(Dataset entries)

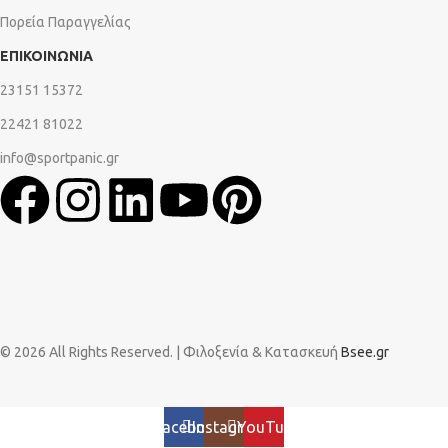
Πορεία Παραγγελίας
ΕΠΙΚΟΙΝΩΝΙΑ
23151 15372
22421 81022
info@sportpanic.gr
© 2026 All Rights Reserved. | Φιλοξενία & Κατασκευή
Bsee.gr
Facebook
Instagram
YouTube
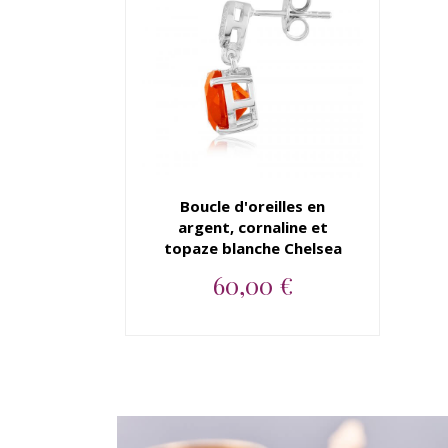
Boucle d'oreilles en
argent, cornaline et
topaze blanche Chelsea
60,00 €
Boucle d'oreilles en argent
925, cornaline et topaze bl...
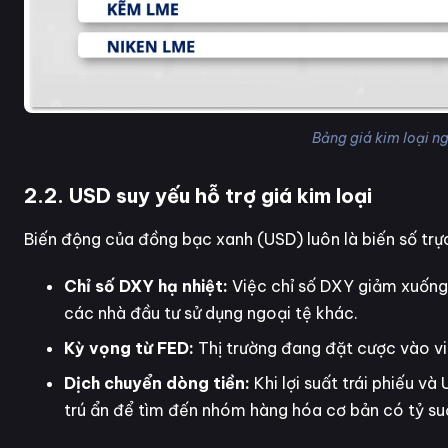
Bảng giá kim loại 
2.2. USD suy yếu hỗ trợ giá kim loại
Biến động của đồng bạc xanh (USD) luôn là biến số trự
Chỉ số DXY hạ nhiệt:
Việc chỉ số DXY giảm xuống 
các nhà đầu tư sử dụng ngoại tệ khác.
Kỳ vọng từ FED:
Thị trường đang đặt cược vào việ
Dịch chuyển dòng tiền:
Khi lợi suất trái phiếu v
trú ẩn để tìm đến nhóm hàng hóa cơ bản có tỷ suấ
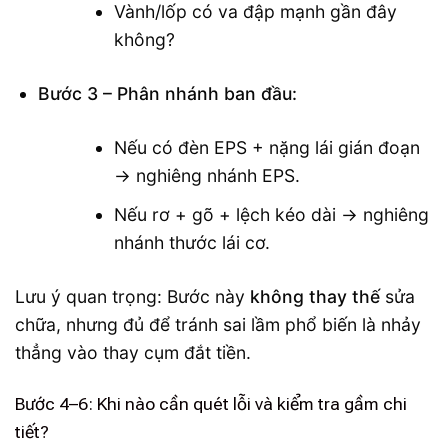
Vành/lốp có va đập mạnh gần đây
không?
Bước 3 – Phân nhánh ban đầu:
Nếu có đèn EPS + nặng lái gián đoạn
→ nghiêng nhánh EPS.
Nếu rơ + gõ + lệch kéo dài → nghiêng
nhánh thước lái cơ.
Lưu ý quan trọng: Bước này
không thay thế
sửa
chữa, nhưng đủ để tránh sai lầm phổ biến là nhảy
thẳng vào thay cụm đắt tiền.
Bước 4–6: Khi nào cần quét lỗi và kiểm tra gầm chi
tiết?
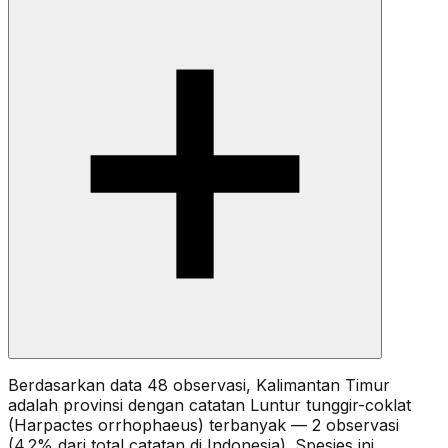
Berdasarkan data 48 observasi, Kalimantan Timur
adalah provinsi dengan catatan Luntur tunggir-coklat
(Harpactes orrhophaeus) terbanyak — 2 observasi
(4.2% dari total catatan di Indonesia). Spesies ini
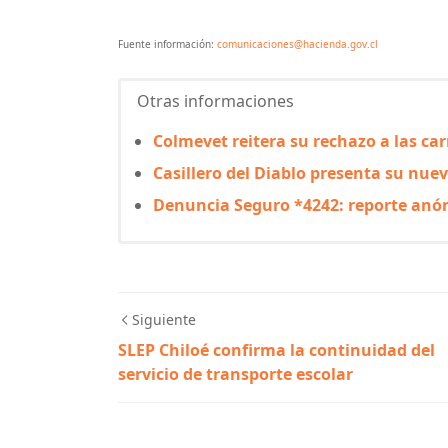
Fuente información:
comunicaciones@hacienda.gov.cl
Otras informaciones
Colmevet reitera su rechazo a las car
Casillero del Diablo presenta su nu
Denuncia Seguro *4242: reporte anón
Siguiente
SLEP Chiloé confirma la continuidad del
servicio de transporte escolar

### WHAT IS BEING ASKED
Reproduce the lines above, substituting "agate" for every occurrence of "cornaline" and leaving all other text unchanged. Omit the pictures from the output.

### ANSWER TO THE PROBLEM
Πορεία Παραγγελίας
ΕΠΙΚΟΙΝΩΝΙΑ
23151 15372
22421 81022
info@sportpanic.gr
© 2026 All Rights Reserved. | Φιλοξενία & Κατασκευή
Bsee.gr
Facebook
Instagram
YouTube
Boucle d'oreilles en
argent, agate et
topaze blanche Chelsea
60,00 €
Boucle d'oreilles en argent
925, agate et topaze bl...
Bảng giá kim loại 
2.2. USD suy yếu hỗ trợ giá kim loại
Biến động của đồng bạc xanh (USD) luôn là biến số trự
Chỉ số DXY hạ nhiệt:
Việc chỉ số DXY giảm xuống 
các nhà đầu tư sử dụng ngoại tệ khác.
Kỳ vọng từ FED:
Thị trường đang đặt cược vào việ
Dịch chuyển dòng tiền:
Khi lợi suất trái phiếu v
trú ẩn để tìm đến nhóm hàng hóa cơ bản có tỷ suấ
Vành/lốp có va đập mạnh gần đây
không?
Bước 3 – Phân nhánh ban đầu:
Nếu có đèn EPS + nặng lái gián đoạn
→ nghiêng nhánh EPS.
Nếu rơ + gõ + lệch kéo dài → nghiêng
nhánh thước lái cơ.
Lưu ý quan trọng: Bước này
không thay thế
sửa
chữa, nhưng đủ để tránh sai lầm phổ biến là nhảy
thẳng vào thay cụm đắt tiền.
Bước 4–6: Khi nào cần quét lỗi và kiểm tra gầm chi
tiết?
Berdasarkan data 48 observasi, Kalimantan Timur
adalah provinsi dengan catatan Luntur tunggir-coklat
(Harpactes orrhophaeus) terbanyak — 2 observasi
(4.2% dari total catatan di Indonesia). Spesies ini
Fuente información:
comunicaciones@hacienda.gov.cl
Otras informaciones
Colmevet reitera su rechazo a las car
Casillero del Diablo presenta su nu
Denuncia Seguro *4242: reporte anón
Siguiente
SLEP Chiloé confirma la continuidad del
servicio de transporte escolar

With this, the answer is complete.